> Problem to solve
Copy out all lines from the material that contain the string "frac".

*** Opening Data for review ***

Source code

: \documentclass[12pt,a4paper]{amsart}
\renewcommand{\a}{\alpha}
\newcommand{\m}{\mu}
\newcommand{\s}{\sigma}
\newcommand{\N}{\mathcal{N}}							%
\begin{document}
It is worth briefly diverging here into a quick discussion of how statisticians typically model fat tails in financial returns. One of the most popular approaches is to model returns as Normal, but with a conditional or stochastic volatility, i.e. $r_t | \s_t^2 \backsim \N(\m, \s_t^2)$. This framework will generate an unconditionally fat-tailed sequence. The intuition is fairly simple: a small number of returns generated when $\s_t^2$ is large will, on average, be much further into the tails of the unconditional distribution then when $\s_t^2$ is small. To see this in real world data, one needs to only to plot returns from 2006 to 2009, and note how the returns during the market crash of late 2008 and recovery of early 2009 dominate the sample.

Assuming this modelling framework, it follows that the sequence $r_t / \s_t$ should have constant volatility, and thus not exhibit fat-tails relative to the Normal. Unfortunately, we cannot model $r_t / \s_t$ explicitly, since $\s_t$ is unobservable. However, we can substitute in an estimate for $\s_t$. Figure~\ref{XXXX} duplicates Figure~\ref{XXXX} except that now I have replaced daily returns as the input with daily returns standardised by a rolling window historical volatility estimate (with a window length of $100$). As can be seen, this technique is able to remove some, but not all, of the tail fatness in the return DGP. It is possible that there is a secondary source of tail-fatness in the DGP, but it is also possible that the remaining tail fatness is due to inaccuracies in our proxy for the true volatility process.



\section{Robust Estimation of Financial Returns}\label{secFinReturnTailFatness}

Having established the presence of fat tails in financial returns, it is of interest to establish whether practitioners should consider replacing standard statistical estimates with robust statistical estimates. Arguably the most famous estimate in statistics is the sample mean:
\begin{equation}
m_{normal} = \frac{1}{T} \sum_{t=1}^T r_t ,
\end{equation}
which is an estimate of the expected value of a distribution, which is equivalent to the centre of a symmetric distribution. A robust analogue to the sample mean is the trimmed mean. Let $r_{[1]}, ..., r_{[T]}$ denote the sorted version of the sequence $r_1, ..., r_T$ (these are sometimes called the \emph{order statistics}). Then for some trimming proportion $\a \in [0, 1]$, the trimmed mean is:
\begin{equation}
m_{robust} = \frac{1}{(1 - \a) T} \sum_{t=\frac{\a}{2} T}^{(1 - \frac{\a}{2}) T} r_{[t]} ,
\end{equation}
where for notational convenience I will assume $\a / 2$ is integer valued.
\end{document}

*** Closing Data for review ***

> Response area
m_{normal} = \frac{1}{T} \sum_{t=1}^T r_t ,
m_{robust} = \frac{1}{(1 - \a) T} \sum_{t=\frac{\a}{2} T}^{(1 - \frac{\a}{2}) T} r_{[t]} ,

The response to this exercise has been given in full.